The simplest thing you can do is refuse plastic bags. It’s as simple as that. 

Bring reusable bags with you wherever you go.  I have a reusable shopping bag in every single one of my handbags and we have a stash of green bags in our car.  I know it might be harder for guys, who don’t carry handbags, but there are some really nifty foldable reusable bags that fold down to nothing – you can carry them in your pocket.

If you are only buying a few items, hand carry them to your car or back to your house. 

There will always be the occasion where you need to use plastic bags, and instead of throwing them out, here are some uses for them:

  • Take them back to your local supermarket who will likely offer recycling facilities
  • Reuse your plastic bags – take it back to the shop with you next time for reuse, store clothes or food in it, take it with you on your next picnic, use as bin-liners so you don’t have to buy plastic bin-liners.

Not just plastic bags – say no to plastic packaging

But don’t forget – it isn’t just plastic bags that you should avoid – but all kinds of plastic packaging where possible.  Don’t use separate plastic bags when buying fruit and vegetables, the checkout clerks can scan them without needing to gather them in plastic – and just give them a good clean back home.

When buying any product, look for alternative packaging to plastic, such as no packaging at all, or recyclable paper, cardboard and cornstarch products.

Join a Clean Up

There is a sad truth out there - no matter what we as individuals do - others will still use and throw away plastic.  But the good news is that we can be part of the solution there too!
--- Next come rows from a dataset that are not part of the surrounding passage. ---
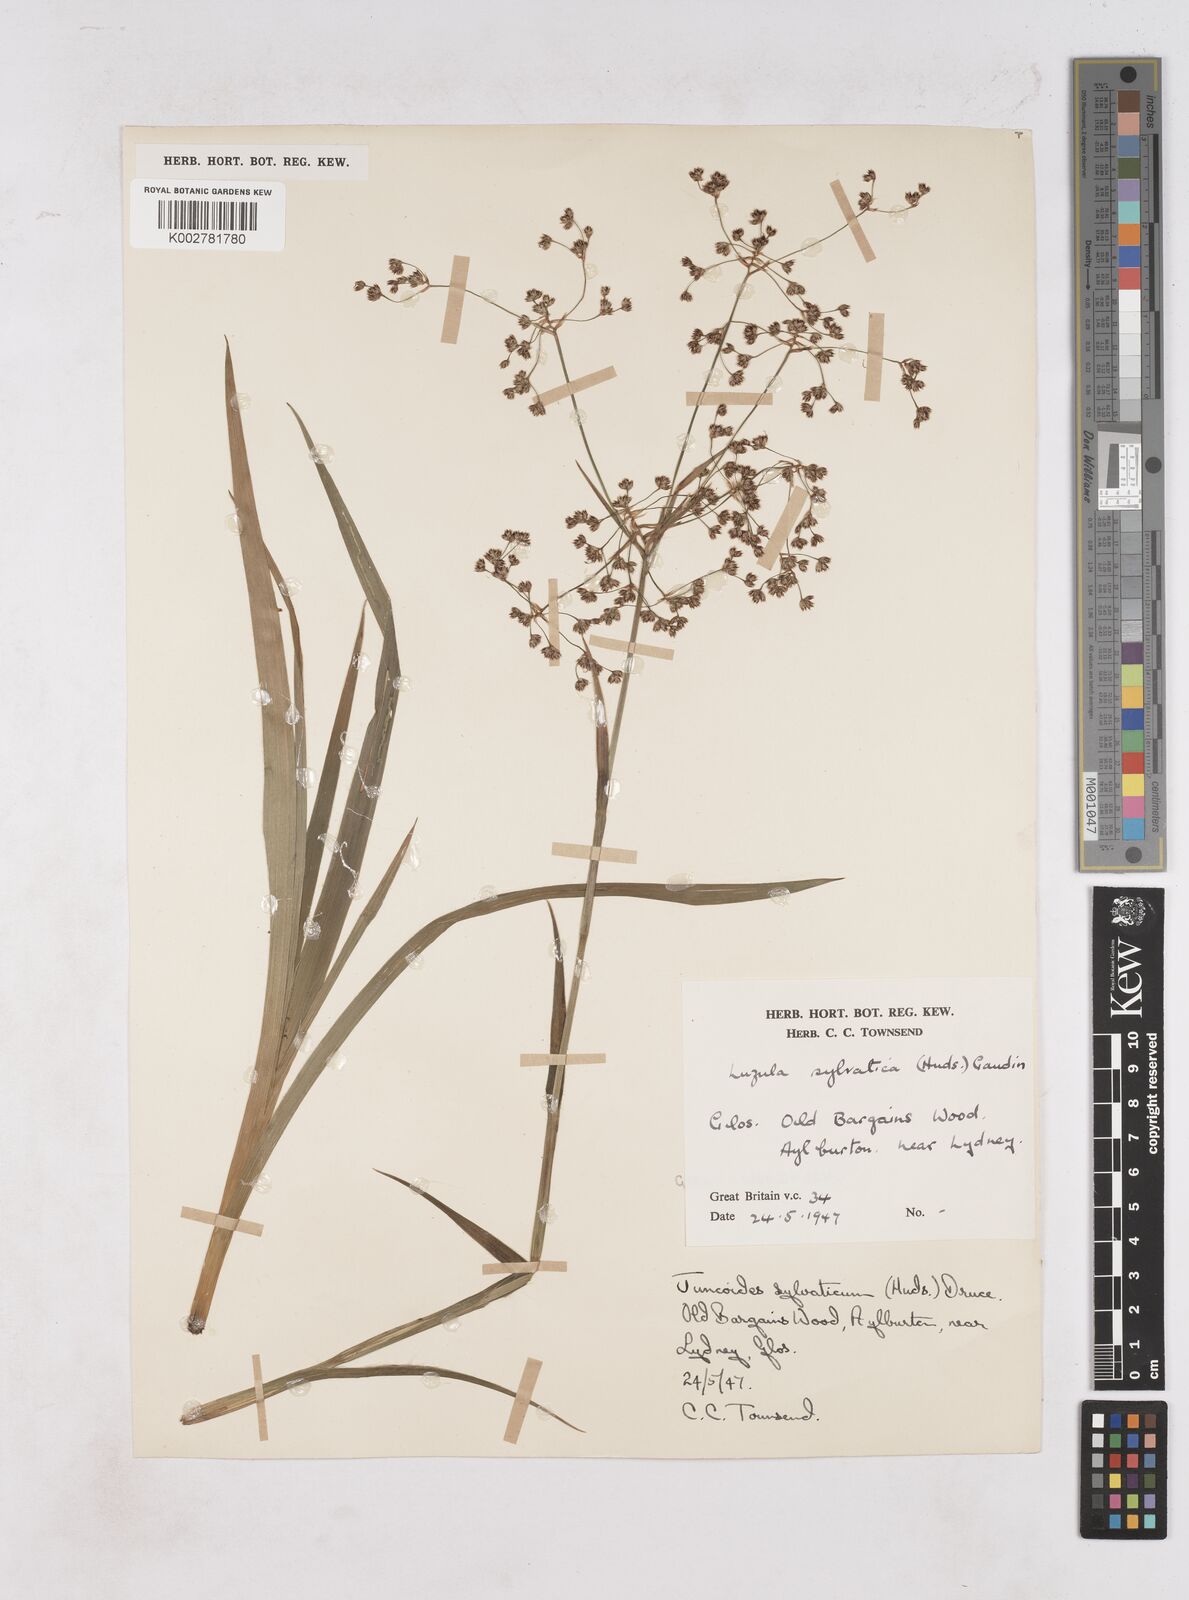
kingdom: Plantae
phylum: Tracheophyta
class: Liliopsida
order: Poales
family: Juncaceae
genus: Luzula
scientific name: Luzula sylvatica
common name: Great wood-rush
When you're out and about, if you see plastic, pick it up and dispose of it thoughtfully - this goes for hiking, at the beach, or just in your neighbourhood (especially in your neighbourhood - we have to start in our own backyards).

Clean Up Australia Day is an annual event that you can join.  This year, it's on Sunday March 4.  Go to their website to find out where you can join in your local area or if there isn't an event near you - organise one!  www.cleanup.org.au

You can always organise a clean up with your family, community group, school, church, office etc.  I co-organised two large-scale cleanups in the Philippines for International Volunteer Day in 2009.  It was quite a lot of organising, but well worth it on the day and we joined forces with the local and national government, the United Nations, community groups and volunteers from all over the world.  Some photos are below.  If you're interested in organising a cleanup, I'll be glad to share in some tips and hints on organising a cleanup - and the internet was full of helpful resources.


Manila Bay before the cleanup - miles of trash almost a foot deep.

Hundreds of volunteers clean up rubbish in Manila Bay, predominantly consisting of plastic products.